Crawls now fail. Here's the docker logs from hoarder-workers-1 during a single crawl event:

2024-05-28T17:22:27.107Z info: [Crawler][47] Will crawl "https://www.simplyrecipes.com/recipes/carrot_top_pesto/" for link with id "v5h6o0jb40ba6z1st7kldvzx"
2024-05-28T17:22:27.643Z info: [Crawler][47] Successfully navigated to "https://www.simplyrecipes.com/recipes/carrot_top_pesto/". Waiting for the page to load ...
2024-05-28T17:22:29.000Z info: [Crawler][47] Finished waiting for the page to load.
2024-05-28T17:22:29.604Z error: [Crawler][47] Crawling job failed: ProtocolError: Protocol error (Page.captureScreenshot): Unable to capture screenshot
2024-05-28T17:22:30.656Z info: [Crawler][47] Will crawl "https://www.simplyrecipes.com/recipes/carrot_top_pesto/" for link with id "v5h6o0jb40ba6z1st7kldvzx"
2024-05-28T17:22:31.171Z info: [Crawler][47] Successfully navigated to "https://www.simplyrecipes.com/recipes/carrot_top_pesto/". Waiting for the page to load ...
2024-05-28T17:22:32.519Z info: [Crawler][47] Finished waiting for the page to load.
2024-05-28T17:22:33.116Z error: [Crawler][47] Crawling job failed: ProtocolError: Protocol error (Page.captureScreenshot): Unable to capture screenshot
2024-05-28T17:22:35.166Z info: [Crawler][47] Will crawl "https://www.simplyrecipes.com/recipes/carrot_top_pesto/" for link with id "v5h6o0jb40ba6z1st7kldvzx"

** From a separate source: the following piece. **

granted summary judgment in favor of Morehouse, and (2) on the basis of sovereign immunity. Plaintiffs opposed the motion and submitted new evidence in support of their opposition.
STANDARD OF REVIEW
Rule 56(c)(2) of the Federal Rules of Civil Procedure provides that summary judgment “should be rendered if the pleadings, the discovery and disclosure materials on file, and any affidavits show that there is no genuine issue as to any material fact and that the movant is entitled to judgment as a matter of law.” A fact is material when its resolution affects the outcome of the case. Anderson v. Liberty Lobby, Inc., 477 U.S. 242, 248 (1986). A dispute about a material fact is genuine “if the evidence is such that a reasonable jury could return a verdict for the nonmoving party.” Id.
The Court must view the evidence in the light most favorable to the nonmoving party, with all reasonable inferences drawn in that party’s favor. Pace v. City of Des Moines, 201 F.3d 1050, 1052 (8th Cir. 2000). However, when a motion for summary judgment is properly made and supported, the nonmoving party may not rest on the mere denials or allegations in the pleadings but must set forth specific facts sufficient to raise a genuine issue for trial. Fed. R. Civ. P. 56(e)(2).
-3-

2024-05-28T17:22:35.673Z info: [Crawler][47] Successfully navigated to "https://www.simplyrecipes.com/recipes/carrot_top_pesto/". Waiting for the page to load ...
2024-05-28T17:22:37.067Z info: [Crawler][47] Finished waiting for the page to load.
2024-05-28T17:22:37.615Z info: [Crawler] The puppeteer browser got disconnected. Will attempt to launch it again.
2024-05-28T17:22:37.615Z info: [Crawler] Connecting to existing browser instance: http://chrome:9222
2024-05-28T17:22:37.616Z info: [Crawler] Successfully resolved IP address, new address: http://172.26.0.5:9222/
2024-05-28T17:22:37.618Z error: [Crawler] Failed to connect to the browser instance, will retry in 5 secs
2024-05-28T17:22:42.617Z info: [Crawler] Connecting to existing browser instance: http://chrome:9222
2024-05-28T17:22:42.618Z info: [Crawler] Successfully resolved IP address, new address: http://172.26.0.5:9222/
2024-05-28T17:23:35.170Z error: [Crawler][47] Crawling job failed: Error: Timed-out after 60 secs
2024-05-28T17:23:39.199Z info: [Crawler][47] Will crawl "https://www.simplyrecipes.com/recipes/carrot_top_pesto/" for link with id "v5h6o0jb40ba6z1st7kldvzx"
2024-05-28T17:23:39.737Z info: [Crawler][47] Successfully navigated to "https://www.simplyrecipes.com/recipes/carrot_top_pesto/". Waiting for the page to load ...
2024-05-28T17:23:41.030Z info: [Crawler][47] Finished waiting for the page to load.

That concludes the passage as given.